Not Really a WordPress Plugin Vulnerability, Week of May 28
In reviewing reports of vulnerabilities in WordPress plugins to provide our customers with the best data on vulnerabilities in plugins they use we often find that there are reports for things that don’t appear to be vulnerabilities. For more problematic reports we release posts detailing why the vulnerability reports are false, but there have been a lot of that we haven’t felt rose to that level. In particular, are items that are not outright false, just the issue is probably more accurately described as a bug. For those that don’t rise to level of getting their own post we now place them in a weekly post when we come across them.

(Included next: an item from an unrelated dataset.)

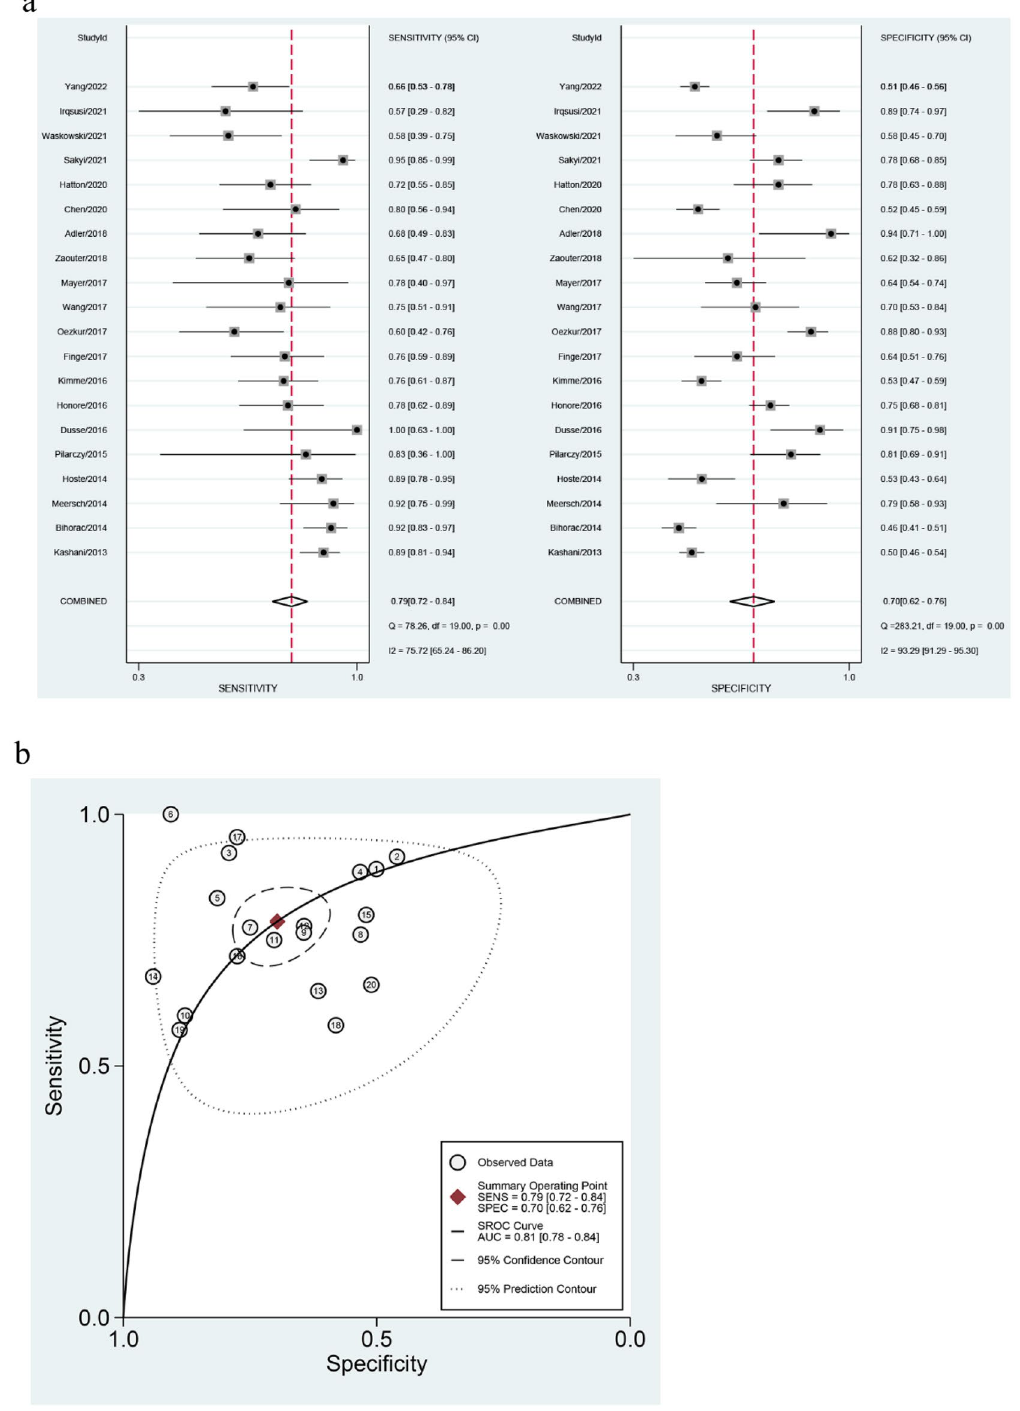
Figure 3. ( a ) Forest plot of the pooled sensitivity and specificity of urine [TIMP-2] × [IGFBP7] in predicting acute kidney injury. ( b ) Summary receiver operating characteristic graph for the included studies. The curve is represented by the straight line; each of the analyzed studies is represented by a circle; the point estimate to which summary sensitivity (SENS) and specificity (SPEC) correspond is represented by the diamond shape, and the respective 95% confidence intervals, by the dashed line, whereas the 95% confidence area in which a new study will be located is represented by the dotted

Stored Cross-Site Scripting (XSS) in Cookie Law Bar
With the claimed stored cross-site scripting (XSS) vulnerability in Cookie Law Bar, it is stated that “an authenticated attacker can retrieve cookies / sensitive data of all WordPress users”. The first step in the proof of concept is:
navigate to the settings of the Cookie Law Bar under
http://localhost/wp-admin/options-general.php?page=clb
To access the contents of that page, you have to have the activate_plugins capability:
2 3 4 | if (!current_user_can('activate_plugins')) { die('The account you\'re logged in to doesn\'t have permission to access this page.'); } |
That is a capability that normally only Administrators have. If an attacker has access to an Administrator account, then they can usually already do the equivalent of this or anything else they want, for that matter.
The plugin also checks for a valid nonce, so cross-site request forgery (CSRF) is also not possible.